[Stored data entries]

- Opening Delimiter -

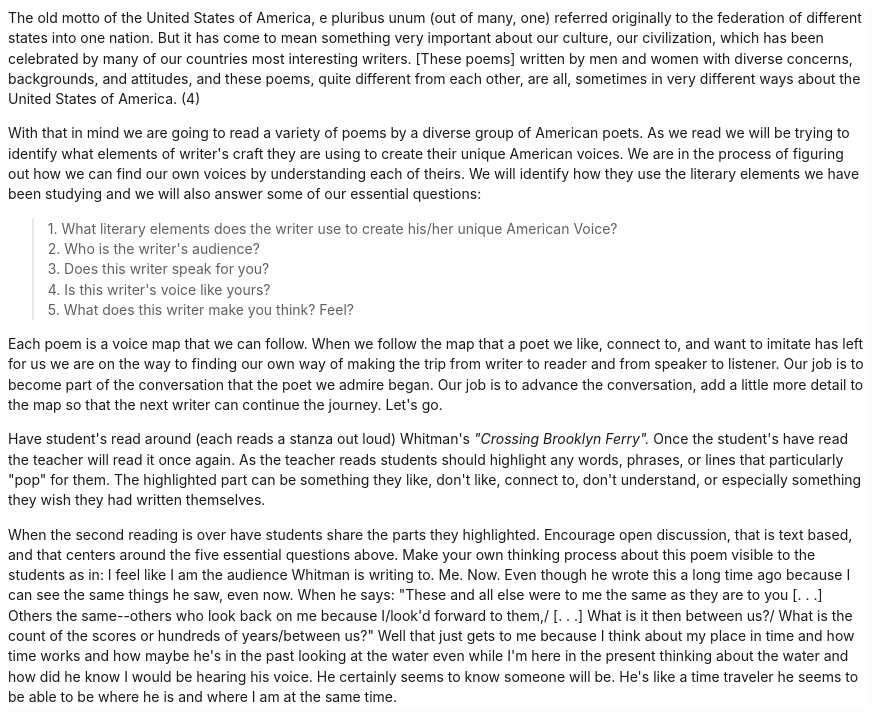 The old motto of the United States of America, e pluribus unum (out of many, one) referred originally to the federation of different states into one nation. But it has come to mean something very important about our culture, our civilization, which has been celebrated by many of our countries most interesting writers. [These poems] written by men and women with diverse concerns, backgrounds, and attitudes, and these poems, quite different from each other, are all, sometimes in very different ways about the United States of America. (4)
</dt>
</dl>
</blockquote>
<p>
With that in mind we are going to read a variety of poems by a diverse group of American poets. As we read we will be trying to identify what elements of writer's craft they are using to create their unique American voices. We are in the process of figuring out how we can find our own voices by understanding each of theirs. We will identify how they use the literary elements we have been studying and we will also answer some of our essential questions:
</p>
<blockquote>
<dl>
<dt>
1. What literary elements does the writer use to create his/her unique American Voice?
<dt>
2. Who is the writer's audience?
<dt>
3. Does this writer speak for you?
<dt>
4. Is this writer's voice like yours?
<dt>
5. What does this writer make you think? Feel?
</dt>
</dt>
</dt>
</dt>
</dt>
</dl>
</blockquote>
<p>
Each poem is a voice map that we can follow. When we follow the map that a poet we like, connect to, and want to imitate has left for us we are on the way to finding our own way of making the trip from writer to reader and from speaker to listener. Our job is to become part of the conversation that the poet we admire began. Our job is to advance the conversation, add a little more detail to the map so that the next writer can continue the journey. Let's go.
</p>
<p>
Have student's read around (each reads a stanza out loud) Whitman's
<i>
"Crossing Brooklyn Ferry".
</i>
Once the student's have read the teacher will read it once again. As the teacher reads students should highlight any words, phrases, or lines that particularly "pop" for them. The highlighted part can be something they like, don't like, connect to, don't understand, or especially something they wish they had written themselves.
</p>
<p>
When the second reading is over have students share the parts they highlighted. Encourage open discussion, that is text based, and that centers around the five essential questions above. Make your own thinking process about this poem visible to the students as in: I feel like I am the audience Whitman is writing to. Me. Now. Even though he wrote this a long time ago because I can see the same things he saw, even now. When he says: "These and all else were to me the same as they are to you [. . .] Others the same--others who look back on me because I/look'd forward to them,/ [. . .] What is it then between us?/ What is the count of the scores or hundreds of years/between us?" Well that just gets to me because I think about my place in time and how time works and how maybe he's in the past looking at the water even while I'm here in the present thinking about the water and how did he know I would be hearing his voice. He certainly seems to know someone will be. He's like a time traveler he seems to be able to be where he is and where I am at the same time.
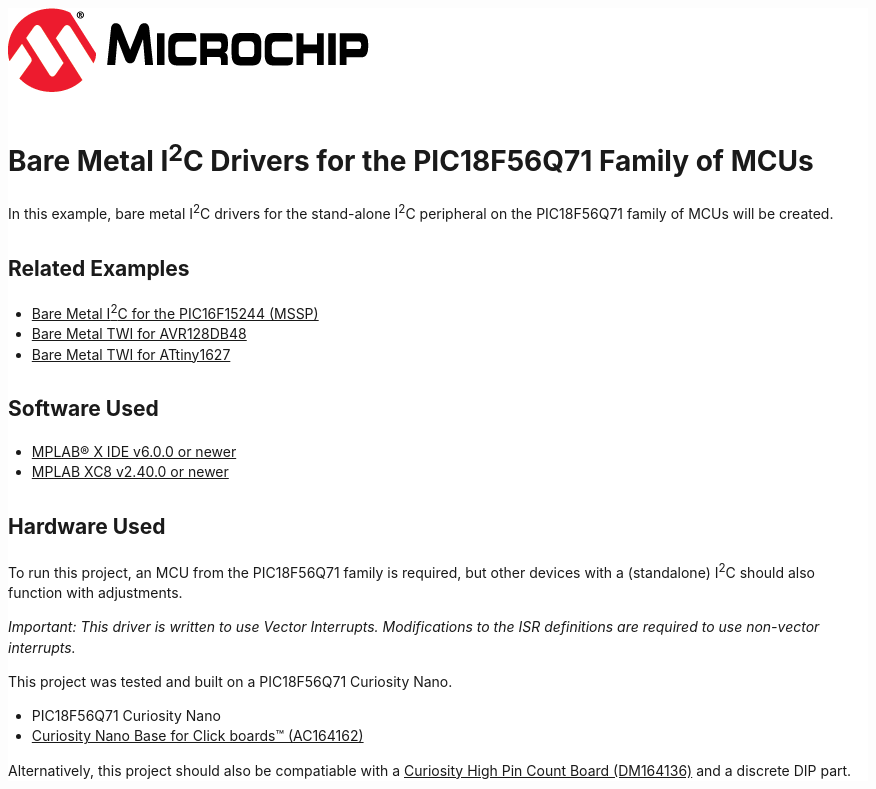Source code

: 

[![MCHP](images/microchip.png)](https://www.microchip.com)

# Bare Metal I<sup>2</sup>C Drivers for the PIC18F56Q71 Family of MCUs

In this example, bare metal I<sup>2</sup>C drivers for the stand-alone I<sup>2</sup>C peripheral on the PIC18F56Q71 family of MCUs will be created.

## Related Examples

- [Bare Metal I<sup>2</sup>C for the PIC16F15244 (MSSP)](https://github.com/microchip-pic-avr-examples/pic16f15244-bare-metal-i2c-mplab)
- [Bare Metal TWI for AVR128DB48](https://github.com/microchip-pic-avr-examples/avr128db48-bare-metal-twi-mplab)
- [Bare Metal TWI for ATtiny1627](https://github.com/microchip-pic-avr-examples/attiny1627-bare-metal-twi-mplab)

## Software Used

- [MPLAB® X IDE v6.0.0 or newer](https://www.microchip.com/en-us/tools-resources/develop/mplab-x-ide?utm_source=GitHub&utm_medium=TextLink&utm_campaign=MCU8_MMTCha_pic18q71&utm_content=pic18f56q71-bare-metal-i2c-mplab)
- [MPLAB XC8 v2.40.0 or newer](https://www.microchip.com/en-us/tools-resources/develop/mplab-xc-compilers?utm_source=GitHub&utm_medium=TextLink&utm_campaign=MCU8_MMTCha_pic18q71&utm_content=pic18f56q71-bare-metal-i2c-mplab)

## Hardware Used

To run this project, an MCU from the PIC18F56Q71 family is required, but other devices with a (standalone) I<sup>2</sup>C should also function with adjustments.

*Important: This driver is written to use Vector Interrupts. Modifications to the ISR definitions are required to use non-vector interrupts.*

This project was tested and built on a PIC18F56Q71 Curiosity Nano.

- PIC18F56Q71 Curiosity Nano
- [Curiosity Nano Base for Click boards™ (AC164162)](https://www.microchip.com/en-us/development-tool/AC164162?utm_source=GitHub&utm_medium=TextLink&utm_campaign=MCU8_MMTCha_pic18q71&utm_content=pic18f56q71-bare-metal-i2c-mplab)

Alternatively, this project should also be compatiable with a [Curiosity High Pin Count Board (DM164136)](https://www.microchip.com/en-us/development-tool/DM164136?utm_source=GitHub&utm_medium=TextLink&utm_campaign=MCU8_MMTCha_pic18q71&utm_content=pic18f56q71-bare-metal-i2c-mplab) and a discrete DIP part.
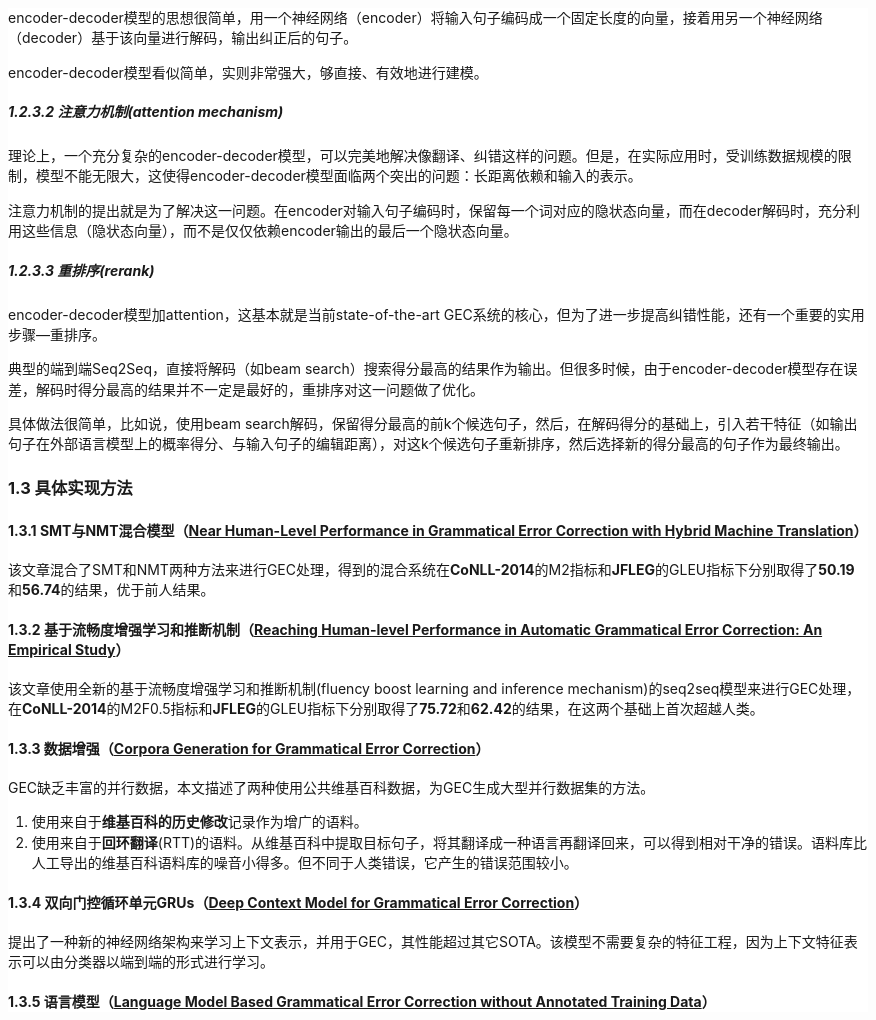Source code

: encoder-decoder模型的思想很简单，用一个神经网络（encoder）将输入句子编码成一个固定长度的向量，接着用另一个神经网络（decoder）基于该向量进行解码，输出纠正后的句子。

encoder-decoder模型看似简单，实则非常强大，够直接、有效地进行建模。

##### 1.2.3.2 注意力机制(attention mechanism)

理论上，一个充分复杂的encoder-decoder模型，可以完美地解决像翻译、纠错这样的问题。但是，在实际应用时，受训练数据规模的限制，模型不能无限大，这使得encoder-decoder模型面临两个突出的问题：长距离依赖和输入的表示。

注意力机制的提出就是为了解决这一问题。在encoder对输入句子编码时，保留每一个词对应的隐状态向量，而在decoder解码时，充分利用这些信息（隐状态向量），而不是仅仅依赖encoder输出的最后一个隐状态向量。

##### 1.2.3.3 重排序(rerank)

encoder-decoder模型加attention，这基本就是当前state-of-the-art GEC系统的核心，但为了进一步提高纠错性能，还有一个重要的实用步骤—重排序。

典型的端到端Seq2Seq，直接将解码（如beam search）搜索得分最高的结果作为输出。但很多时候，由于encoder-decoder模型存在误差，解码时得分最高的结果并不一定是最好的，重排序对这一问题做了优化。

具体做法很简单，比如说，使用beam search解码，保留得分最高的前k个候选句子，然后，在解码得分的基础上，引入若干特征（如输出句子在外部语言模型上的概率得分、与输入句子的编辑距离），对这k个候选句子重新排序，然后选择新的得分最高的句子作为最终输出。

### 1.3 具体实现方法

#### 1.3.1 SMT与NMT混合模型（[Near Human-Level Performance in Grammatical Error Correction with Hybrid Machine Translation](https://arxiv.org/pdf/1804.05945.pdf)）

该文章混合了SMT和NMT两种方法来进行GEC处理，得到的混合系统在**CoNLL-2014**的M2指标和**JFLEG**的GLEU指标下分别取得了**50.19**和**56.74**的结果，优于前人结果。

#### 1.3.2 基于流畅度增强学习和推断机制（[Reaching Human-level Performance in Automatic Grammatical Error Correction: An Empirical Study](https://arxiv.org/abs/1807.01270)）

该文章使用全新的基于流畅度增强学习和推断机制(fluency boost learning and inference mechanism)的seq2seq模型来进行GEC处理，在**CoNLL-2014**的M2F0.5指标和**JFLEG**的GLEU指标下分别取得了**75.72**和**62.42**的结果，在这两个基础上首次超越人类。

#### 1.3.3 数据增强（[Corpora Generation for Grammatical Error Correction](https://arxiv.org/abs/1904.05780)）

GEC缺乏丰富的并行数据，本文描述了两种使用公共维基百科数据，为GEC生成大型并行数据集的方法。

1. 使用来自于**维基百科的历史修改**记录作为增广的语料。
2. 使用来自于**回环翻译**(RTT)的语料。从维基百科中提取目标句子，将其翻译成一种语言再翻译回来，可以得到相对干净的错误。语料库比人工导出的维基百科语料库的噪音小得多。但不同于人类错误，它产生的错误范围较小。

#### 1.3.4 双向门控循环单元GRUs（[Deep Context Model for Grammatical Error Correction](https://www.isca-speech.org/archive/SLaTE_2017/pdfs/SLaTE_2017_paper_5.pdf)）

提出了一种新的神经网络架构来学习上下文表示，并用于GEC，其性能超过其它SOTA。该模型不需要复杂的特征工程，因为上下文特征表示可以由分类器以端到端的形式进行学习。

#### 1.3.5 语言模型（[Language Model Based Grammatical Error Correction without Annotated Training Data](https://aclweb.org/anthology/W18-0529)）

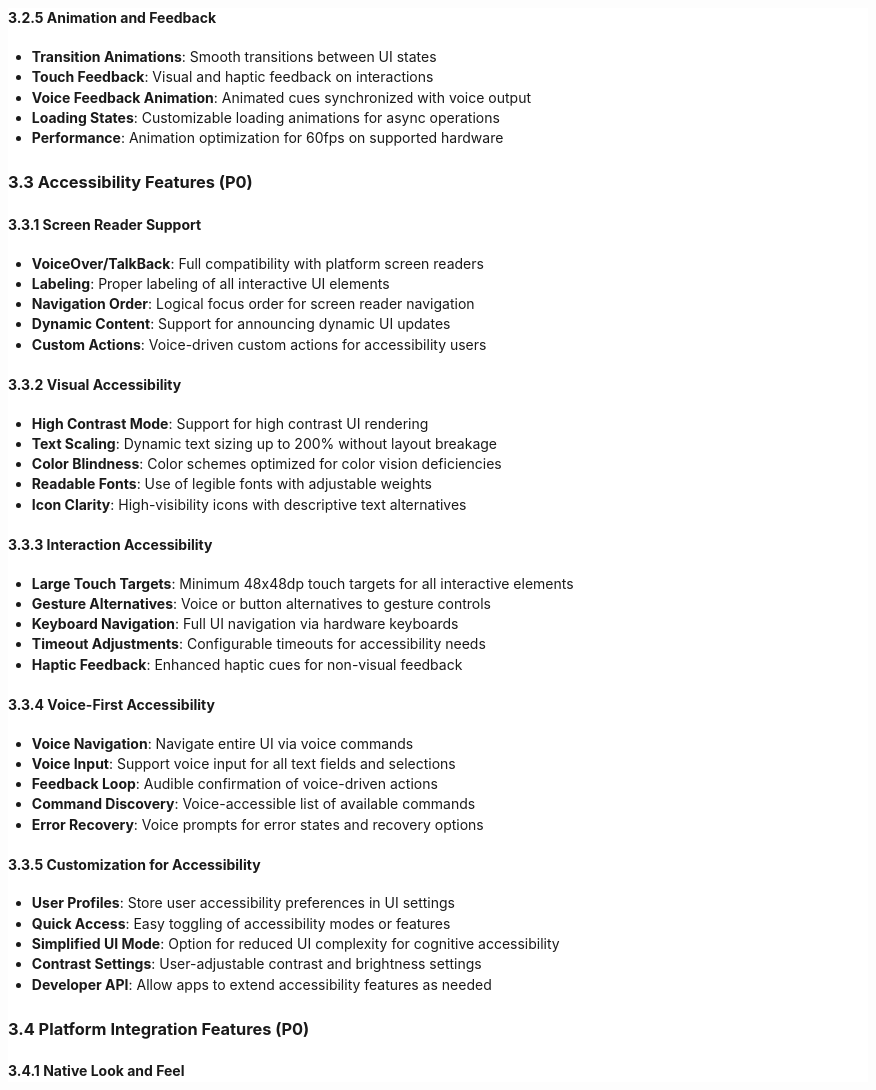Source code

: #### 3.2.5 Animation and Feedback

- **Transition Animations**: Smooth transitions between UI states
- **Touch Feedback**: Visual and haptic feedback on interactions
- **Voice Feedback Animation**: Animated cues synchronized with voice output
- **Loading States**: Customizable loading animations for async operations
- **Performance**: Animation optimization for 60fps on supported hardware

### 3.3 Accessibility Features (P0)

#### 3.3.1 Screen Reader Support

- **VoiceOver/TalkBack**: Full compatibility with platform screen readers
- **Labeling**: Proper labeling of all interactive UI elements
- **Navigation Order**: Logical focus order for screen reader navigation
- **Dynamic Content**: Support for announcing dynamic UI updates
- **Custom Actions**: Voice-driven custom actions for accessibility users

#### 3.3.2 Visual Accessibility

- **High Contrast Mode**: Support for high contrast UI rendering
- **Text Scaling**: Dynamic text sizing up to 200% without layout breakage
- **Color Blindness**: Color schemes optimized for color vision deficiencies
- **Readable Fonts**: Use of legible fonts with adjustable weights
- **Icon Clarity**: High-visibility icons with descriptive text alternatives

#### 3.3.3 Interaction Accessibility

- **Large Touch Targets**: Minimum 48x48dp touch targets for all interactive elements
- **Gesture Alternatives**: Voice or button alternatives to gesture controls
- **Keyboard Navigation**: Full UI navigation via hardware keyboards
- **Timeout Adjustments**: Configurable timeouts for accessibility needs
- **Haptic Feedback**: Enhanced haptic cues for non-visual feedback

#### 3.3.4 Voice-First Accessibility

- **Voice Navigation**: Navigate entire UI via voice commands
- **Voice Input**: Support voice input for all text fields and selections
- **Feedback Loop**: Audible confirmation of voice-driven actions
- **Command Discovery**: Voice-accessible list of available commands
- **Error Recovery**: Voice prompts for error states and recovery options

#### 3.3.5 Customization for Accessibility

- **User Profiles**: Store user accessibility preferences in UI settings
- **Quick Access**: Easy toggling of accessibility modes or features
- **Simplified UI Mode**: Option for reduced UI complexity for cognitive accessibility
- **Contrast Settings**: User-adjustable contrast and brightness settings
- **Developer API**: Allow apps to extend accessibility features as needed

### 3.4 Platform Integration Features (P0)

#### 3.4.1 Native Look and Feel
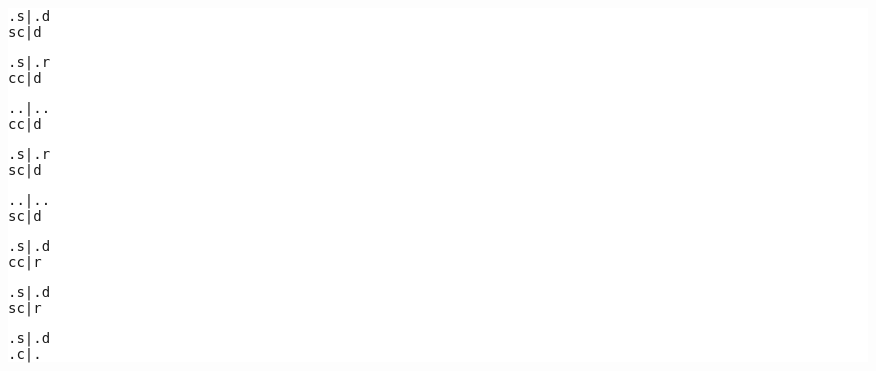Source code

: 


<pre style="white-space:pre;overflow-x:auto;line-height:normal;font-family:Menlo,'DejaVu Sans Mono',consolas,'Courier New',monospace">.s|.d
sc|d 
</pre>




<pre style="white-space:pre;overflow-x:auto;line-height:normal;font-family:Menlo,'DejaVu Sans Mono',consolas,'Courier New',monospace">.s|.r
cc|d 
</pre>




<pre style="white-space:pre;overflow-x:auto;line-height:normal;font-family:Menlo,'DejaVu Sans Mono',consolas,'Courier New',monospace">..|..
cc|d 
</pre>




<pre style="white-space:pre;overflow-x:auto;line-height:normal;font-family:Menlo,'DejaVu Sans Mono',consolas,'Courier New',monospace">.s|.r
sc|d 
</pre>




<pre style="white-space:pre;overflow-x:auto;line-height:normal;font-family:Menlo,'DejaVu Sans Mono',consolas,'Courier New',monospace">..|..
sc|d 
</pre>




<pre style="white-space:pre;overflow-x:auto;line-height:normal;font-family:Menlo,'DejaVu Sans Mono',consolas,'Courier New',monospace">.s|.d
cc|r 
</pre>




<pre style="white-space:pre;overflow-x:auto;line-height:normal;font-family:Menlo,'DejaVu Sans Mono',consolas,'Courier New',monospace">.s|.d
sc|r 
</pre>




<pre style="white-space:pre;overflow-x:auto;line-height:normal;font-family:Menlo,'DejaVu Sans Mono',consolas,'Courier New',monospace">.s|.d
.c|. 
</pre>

- Closing Delimiter -

Starting with the line containing "该文章混合了SMT和NMT两" and going on through the line containing "### 3.3 Accessibility Features (P0)", reproduce those lines of the items with "Touch Feedback" renamed to "Tactile Feedback", changing nothing else. Leave the pictures out of the output.

**Result of the exercise**
该文章混合了SMT和NMT两种方法来进行GEC处理，得到的混合系统在**CoNLL-2014**的M2指标和**JFLEG**的GLEU指标下分别取得了**50.19**和**56.74**的结果，优于前人结果。

#### 1.3.2 基于流畅度增强学习和推断机制（[Reaching Human-level Performance in Automatic Grammatical Error Correction: An Empirical Study](https://arxiv.org/abs/1807.01270)）

该文章使用全新的基于流畅度增强学习和推断机制(fluency boost learning and inference mechanism)的seq2seq模型来进行GEC处理，在**CoNLL-2014**的M2F0.5指标和**JFLEG**的GLEU指标下分别取得了**75.72**和**62.42**的结果，在这两个基础上首次超越人类。

#### 1.3.3 数据增强（[Corpora Generation for Grammatical Error Correction](https://arxiv.org/abs/1904.05780)）

GEC缺乏丰富的并行数据，本文描述了两种使用公共维基百科数据，为GEC生成大型并行数据集的方法。

1. 使用来自于**维基百科的历史修改**记录作为增广的语料。
2. 使用来自于**回环翻译**(RTT)的语料。从维基百科中提取目标句子，将其翻译成一种语言再翻译回来，可以得到相对干净的错误。语料库比人工导出的维基百科语料库的噪音小得多。但不同于人类错误，它产生的错误范围较小。

#### 1.3.4 双向门控循环单元GRUs（[Deep Context Model for Grammatical Error Correction](https://www.isca-speech.org/archive/SLaTE_2017/pdfs/SLaTE_2017_paper_5.pdf)）

提出了一种新的神经网络架构来学习上下文表示，并用于GEC，其性能超过其它SOTA。该模型不需要复杂的特征工程，因为上下文特征表示可以由分类器以端到端的形式进行学习。

#### 1.3.5 语言模型（[Language Model Based Grammatical Error Correction without Annotated Training Data](https://aclweb.org/anthology/W18-0529)）

Source code

: #### 3.2.5 Animation and Feedback

- **Transition Animations**: Smooth transitions between UI states
- **Tactile Feedback**: Visual and haptic feedback on interactions
- **Voice Feedback Animation**: Animated cues synchronized with voice output
- **Loading States**: Customizable loading animations for async operations
- **Performance**: Animation optimization for 60fps on supported hardware

### 3.3 Accessibility Features (P0)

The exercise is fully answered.